Author’s prose elegant but avoids risk

The Eliot Girls
By Krista Bridge
Douglas and McIntyre, 336 pages, $22.95

Reviewed by Jenny Boychuk

There are books you pick up and, after reading a few chapters, they begin to feel achingly familiar.

Krista Bridge has created the fictional-based-on-fact George Eliot Academy, an all-girls private school in Toronto. The school sits regally atop a hill, surrounded by iron gates; the wood floors are always polished, the soft orange glow of hanging lights reflecting off of them. The walls are lined with historic and influential women leaders. Ruth Brindle has taught in the Junior School since Eliot was founded by its strict, feminist principal, Larissa McAllister. Ruth dreamed of the day her daughter, Audrey, would be accepted into Eliot; but, after many tries at the entrance exams, it isn’t until Audrey is about to begin Grade 10 that she is finally admitted.

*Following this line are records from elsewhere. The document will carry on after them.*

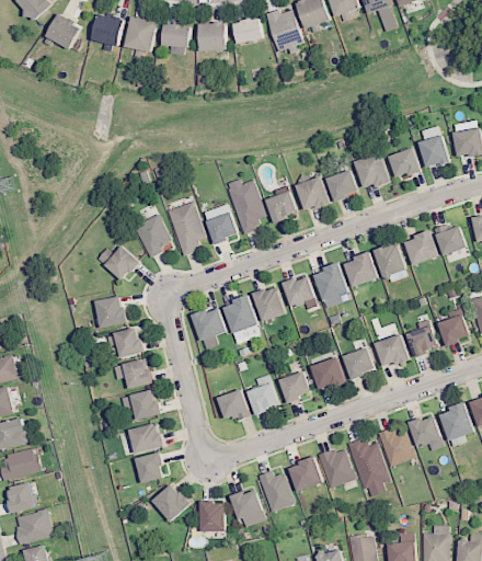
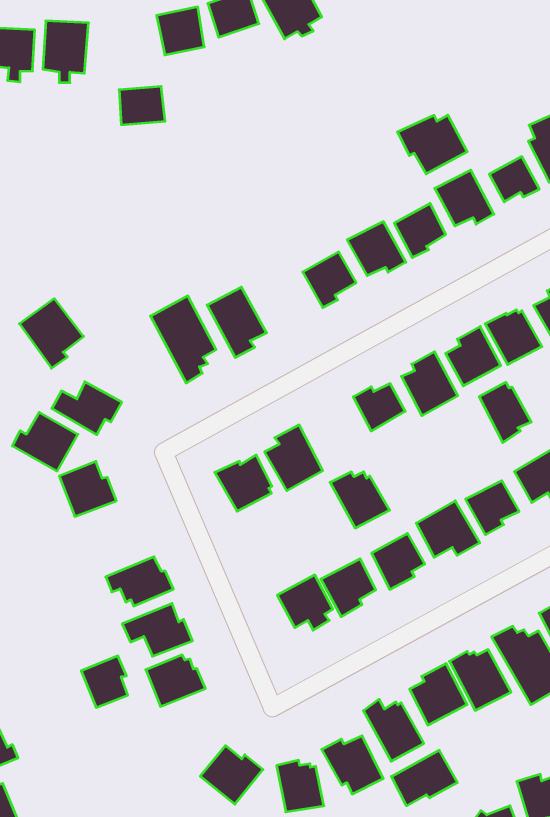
building: [162,25,191,49] -> [119,86,165,125]
building: none -> [397,115,467,174]
building: [226,179,264,234] -> none
building: [133,214,171,256] -> [19,299,84,368]
building: none -> [12,412,78,471]
building: [251,286,285,321] -> [330,472,390,528]
building: none -> [479,382,531,443]
building: [106,325,144,356] -> none
building: [136,451,163,481] -> [81,656,128,707]
building: none -> [391,750,457,806]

Ruth delights in seeing Audrey in her uniform for the first time, but Audrey is not so excitable—she is shy and uncertain of this image her mother has wished for her.

“Now, she required something more than imagination to help her effect this transfiguration, and here in the dimness, it was easier to impose on her image a quality that was not otherwise there.  The sensation was romantic, a fleeting escape, and she lingered before the mirror, letting her gaze drift in and out. Then she glanced down and remembered herself.”

As the story progresses, we learn that the integrity and morals Eliot was built upon act as mere scaffolding, and what the school holds inside is much more sinister and dark than Audrey could have imagined. It does not take long for a particular clique of pretty, mean girls to manipulate Audrey into doing their dirty work—though this still doesn’t make her accepted, it still doesn’t protect her from peer-pressure and bullying. It only buys her a little more time to be left alone in the shadow of her well-liked, beautiful mother.

“Female cattiness was a knowledge into which women were born, like the formation of language, the thousands of words saturating infant brains, lodging there with growing meaning until they are ready to emerge, allusive and unquestioning labels on an already known world. The surprise lay in how much it thrilled her, how its heat enfolded her: the unifying sensation of scorn, the closeness of it almost indistinguishable from love. Even more intimate, perhaps, than love.”

Ruth’s integrity is also tested by the handsome and intelligent Henry Winter, Eliot’s new English teacher. She finds herself questioning her marriage, and what exactly it is she had wanted in a life.

“She knew how it was supposed to go. You think of the fact that you shouldn’t be doing this. You think of what can go wrong. You think of the minutes, the seconds that remain for you to change your mind.”

In the end, both Audrey and Ruth are given the chance to own up to their mistakes. One will; one will not.

Bridge is successful in fleshing out the politics of private schools and rendering the image of the teenage girl trying to fit in. It is an accurate comment on the real-life issues our society is facing with bullying, how backwards teenage logic is: it doesn’t matter if you’re talented, if you’re friendly, if you’re pretty—no one is safe. The novel explores what it means to fit in and how we stretch ourselves to fit the lives we think we ought to have, how mothers mold their children into the people they think they ought to be, and how they try to mold themselves from the ideals of their own mothers.

Bridge’s sentences are elegant and well strung, as though each description is trimmed with fine lace—almost acting as a mask to the ugly occurrences within the school. The third person point of view is effective in acting as a study, an examination as it switches between Ruth and Audrey, and the transitions are seamless.

I wish Bridge had taken more risks with the book. It is a story we’ve seen before, many times, and there is potential for it to be something other than the well-known story of teenage acceptance. So the reader must look past the beauty, past the smiling teenage girls who spend their lunch hours rating their classmates’ looks out of ten on small scraps of paper—for even the prose is keeping up appearances.

Jenny Boychuk is an avid reader and recent BFA graduate.